- Opening Delimiter -

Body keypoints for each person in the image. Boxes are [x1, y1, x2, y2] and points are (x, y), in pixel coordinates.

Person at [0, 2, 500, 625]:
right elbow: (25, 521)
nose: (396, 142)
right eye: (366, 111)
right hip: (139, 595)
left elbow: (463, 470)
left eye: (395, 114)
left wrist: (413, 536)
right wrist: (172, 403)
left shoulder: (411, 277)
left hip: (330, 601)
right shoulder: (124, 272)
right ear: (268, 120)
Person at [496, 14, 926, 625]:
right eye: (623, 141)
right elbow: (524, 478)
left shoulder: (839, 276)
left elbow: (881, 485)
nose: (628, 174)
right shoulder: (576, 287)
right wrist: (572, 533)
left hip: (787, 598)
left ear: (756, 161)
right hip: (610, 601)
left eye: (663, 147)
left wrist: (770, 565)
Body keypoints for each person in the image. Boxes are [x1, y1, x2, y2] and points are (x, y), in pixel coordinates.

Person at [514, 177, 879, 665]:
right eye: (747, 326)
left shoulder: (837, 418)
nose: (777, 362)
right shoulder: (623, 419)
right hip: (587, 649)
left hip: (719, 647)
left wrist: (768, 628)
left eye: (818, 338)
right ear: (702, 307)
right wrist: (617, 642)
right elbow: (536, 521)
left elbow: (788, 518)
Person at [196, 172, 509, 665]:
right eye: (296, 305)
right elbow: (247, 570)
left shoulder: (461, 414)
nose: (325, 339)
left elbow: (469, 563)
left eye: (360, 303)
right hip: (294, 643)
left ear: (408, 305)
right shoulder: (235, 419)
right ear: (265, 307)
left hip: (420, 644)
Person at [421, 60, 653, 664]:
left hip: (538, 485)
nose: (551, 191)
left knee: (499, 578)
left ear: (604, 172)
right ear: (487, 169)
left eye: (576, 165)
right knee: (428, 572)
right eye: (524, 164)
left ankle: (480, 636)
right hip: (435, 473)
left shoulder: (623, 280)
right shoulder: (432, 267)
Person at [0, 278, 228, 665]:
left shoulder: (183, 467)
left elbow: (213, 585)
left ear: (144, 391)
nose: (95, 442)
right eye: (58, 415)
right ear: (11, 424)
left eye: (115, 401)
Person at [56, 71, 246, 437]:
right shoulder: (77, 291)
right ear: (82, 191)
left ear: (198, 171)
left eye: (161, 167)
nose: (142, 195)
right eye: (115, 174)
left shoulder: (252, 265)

- Closing Delimiter -

**EXERCISE**
Gather from the data above every line with the string "elbow".

**TASK RESPONSE**
right elbow: (25, 521)
left elbow: (463, 470)
right elbow: (524, 478)
left elbow: (881, 485)
right elbow: (536, 521)
left elbow: (788, 518)
right elbow: (247, 570)
left elbow: (469, 563)
left elbow: (213, 585)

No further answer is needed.